Девчонки лобзают тебя, а хлопцы тайком смахивают скупую мужскую слезу…»

— Что хоть пишут? — поинтересовался старик с ногой в гипсе, задранной вверх. — Строят, поди?

— Строят, — нехотя отозвался Эдик, пряча письмо в конверт. Муторно было у него на душе. В конце своего строительного семестра ребята получат по четыреста-пятьсот рублей, а он это время пролежит с дырой в башке. Дыра в башке, дыра — в кармане. По милости «лучшего» друга. Еще хорошо, если этим все кончится, если не пригласят на скамью подсудимых. И будет тогда все потеряно. Все!..

И тут еще Матвей. Эдик с тревогой поглядывал на дверь. Мать сказала, что Матвей обещал обязательно наведаться сегодня. Знает он о доносе или нет?..

Матвей вошел, когда Эдик уж и ждать перестал. В снежно-белой накидке он казался еще красивее со своей черной круглой бородкой и серыми спокойными глазами. Он сдержанно поздоровался со всеми, присел на краешек стула.
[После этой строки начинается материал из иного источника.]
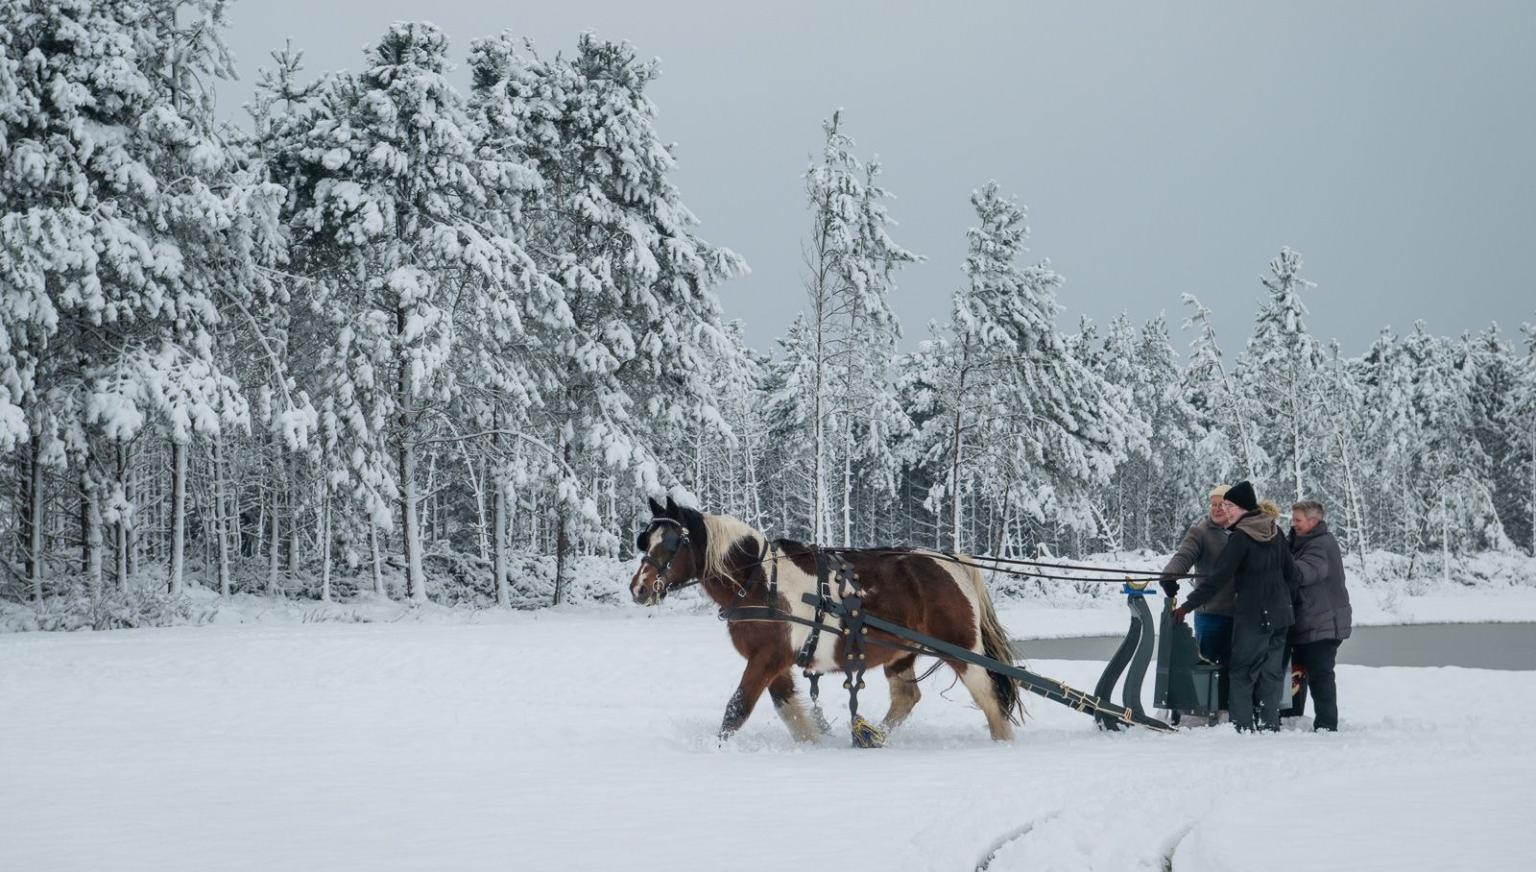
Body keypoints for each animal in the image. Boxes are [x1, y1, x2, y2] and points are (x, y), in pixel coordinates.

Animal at [629, 497, 1026, 743]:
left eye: (670, 543)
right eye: (645, 541)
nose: (638, 588)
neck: (758, 579)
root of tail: (951, 561)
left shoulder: (767, 658)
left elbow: (737, 708)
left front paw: (717, 750)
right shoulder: (775, 662)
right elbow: (789, 710)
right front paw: (815, 743)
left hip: (961, 649)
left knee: (989, 699)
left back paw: (1002, 745)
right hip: (901, 652)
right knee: (906, 697)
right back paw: (873, 736)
— Да-а, как же это вы?.. А еще львом назывался…

Эдик в улыбке скривил тонкие лезвия губ. Глаза оставались глубоко спрятанными в ямах-провалах, поблескивали оттуда, как настуженные осколки стекла.

— Бутылкой и настоящему льву можно проломить коробку… Как там, на воле?

А глаза мерцали, бегали: знает или не знает Матвей о письме в Министерство? По выражению лица — вроде бы не знает.

Матвей знал. Он добился свидания с Игорем, и тот рассказал ему о выходке Эдика.

— На воле как? На воле птички поют, Владислав на «москвиче» катается…

— Он в городе?

— Полчаса назад видел его…

— Что ж… не заходит?

Матвей усмехнулся:

— Он ведь со странностями. Он и к Игорю не идет. Говорит, с подонками и знаться не хочу.

— Я-то при чем? — Эдик представил, как Владислав сказал это смачно, выразительно. Повторил: — Я-то при чем?

— Не знаю, не знаю, право, — снова как-то непонятно усмехнулся Матвей, еще больше настораживая Эдика. — Со странностями человек.

— Альбина где?

— Право, не знаю.

И опять выражение его лица показалось Эдику загадочным. Он повернул голову в сторону от Матвея, закрыл глаза. И сразу же ему представилась Альбина, обнимающая Матвея. Ему стало жарко, и он сбросил с себя простыню, обнажив свое длинное костлявое тело, в зеленой майке и черных трусах. Хрипло, словно при неутоленной жажде, проговорил:

— Получилось, и сам не гам, и другому не дам. Я-то думал, смежность профессий. Искусство сблизило. А вы…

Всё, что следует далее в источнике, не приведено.